In 2004 Robert Simon published his first book on suicide (
1 ). If a Greek philosopher in the pursuit of understanding Truth teaches students in a stepwise fashion, then with this year's
Textbook of Suicide Assessment and Management, Simon and coeditor Robert Hales advance clinical psychiatry one step closer toward a clearer understanding of the complicated tragedy of suicide.
In the forward, Stuart Yudofsky summarizes the text's objectives as answering the following three Socratic questions for the clinician who suffers a tragic loss of a patient by suicide: What did I miss? What could I have done to have prevented this tragedy? What are the implications of the suicide to me as a professional?
The benefit of observing the Greek tragedy is so that the audience can go home after the show and not repeat the mistakes of the main character. In this same manner, the learning opportunity for the clinician is that reading this text will result in improved patient care to prevent the repetition of the tragic story of suicide for the next person served.

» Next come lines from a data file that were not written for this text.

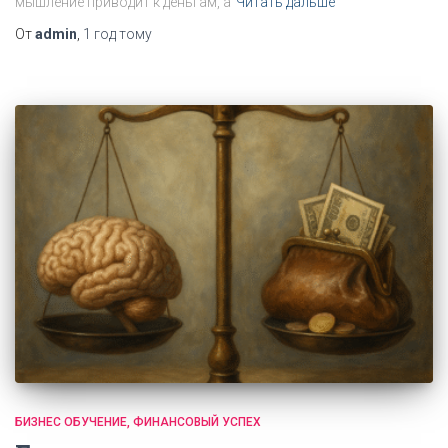
мышление приводит к деньгам, а
Читать дальше
От
admin
,
1 год
тому
БИЗНЕС ОБУЧЕНИЕ
ФИНАНСОВЫЙ УСПЕХ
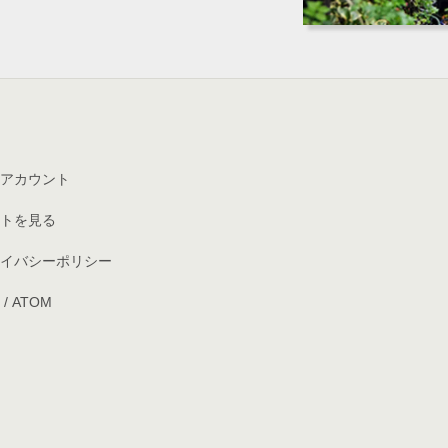
アカウント
トを見る
イバシーポリシー
/
ATOM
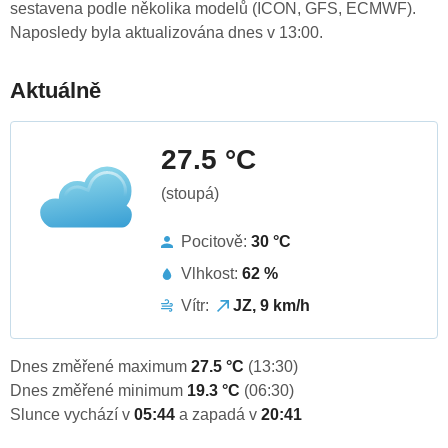
sestavena podle několika modelů (ICON, GFS, ECMWF).
Naposledy byla aktualizována dnes v 13:00.
Aktuálně
27.5 °C
(stoupá)
Pocitově:
30 °C
Vlhkost:
62 %
Vítr:
JZ, 9 km/h
Dnes změřené maximum
27.5 °C
(13:30)
Dnes změřené minimum
19.3 °C
(06:30)
Slunce vychází v
05:44
a zapadá v
20:41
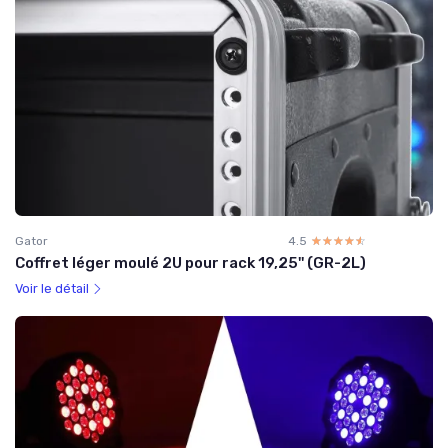
Gator
4.5
☆☆☆☆☆
★★★★★
Coffret léger moulé 2U pour rack 19,25'' (GR-2L)
Voir le détail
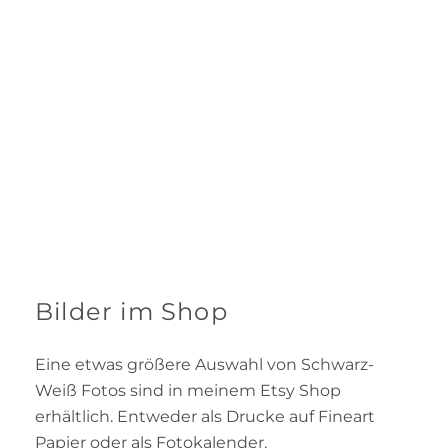
Bilder im Shop
Eine etwas größere Auswahl von Schwarz-
Weiß Fotos sind in meinem Etsy Shop
erhältlich. Entweder als Drucke auf Fineart
Papier oder als Fotokalender.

Simon and Hales bring 50 expert authors together, each addressing clinically salient topics. Chapters address the knowledge base thoroughly, crystallizing content around case studies and ending on "pearls of wisdom," which are presented as key points. The subject matter is organized to answer Yudofsky's questions in three sections. Part I addresses suicide risk assessment, including special population issues ranging from pediatrics to geriatrics, and considers gender issues and even concerns for psychiatric services in correctional settings.
Part II covers treatment and addresses somatic therapies as well as strategies for successful service to persons in split-treatment settings. This second section of chapters also focuses on the pragmatic nuances of treatment for persons with specific disorders, ranging from mood disorders to personality disorders. Attention is also given to service settings, from outpatient treatment to the emergency department to inpatient level of care.
Finally, the editors organize expert discussion on the response after a patient commits suicide. Discourse ranges from personal coping to family support to legal issues. Patient safety and risk management are discussed as well as additional special topics, including murder-suicide and forensic issues. The book closes with provision of the executive summary recommendations from the American Psychiatric Association (APA) practice guideline on suicide with case examples (
2 ).
A colleague at a recent APA meeting commented, "No one has time to read books. Residents and clinicians want handbooks." This text can be seen as a user-friendly, up-to-date, definitive encyclopedia, with each chapter being a handbook applicable not just to the trainee but also to the attending physician. Although some chapter titles refer to the discipline of psychiatry, this is a text with utility for all clinicians.
Not only is suicide the top-reported Joint Commission on Accreditation of Healthcare Organizations sentinel event in all hospitals around the country, it is also the single most common cause of malpractice claims against psychiatrists. Simon comments that "a psychiatrist can best reduce the malpractice risk from patient suicide in a straightforward manner—practice evidence-based psychiatry." This text successfully provides clinicians with the evidence base. As a psychiatric administrator with an awareness of the gap between the evidence base and clinical practice, one question remains of interest to me: How can I best support a mental health system so that failure modes associated with suicide can be overcome by implementing and maintaining high-quality, evidence-based suicide risk assessment and risk reduction? This text's excellence has me looking forward to a third book on this topic by Simon.